(Data extracts)

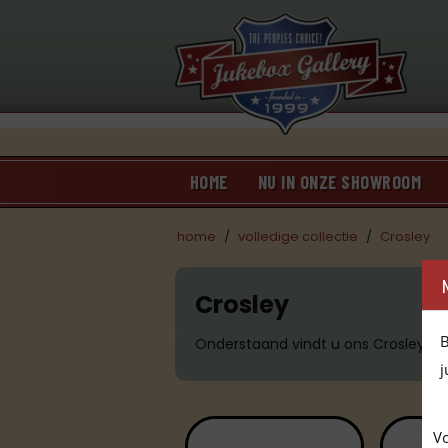
HOME
NU IN ONZE SHOWROOM
home
/
volledige collectie
/
Crosley
Crosley
B
Onderstaand vindt u ons Crosley as
j
Vo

(End Data extracts)

● What you need to do:
The data above should be repeated exactly, minus any pictures.

● Solution for this problem:
HOME
NU IN ONZE SHOWROOM
home
/
volledige collectie
/
Crosley
Crosley
B
Onderstaand vindt u ons Crosley as
j
Vo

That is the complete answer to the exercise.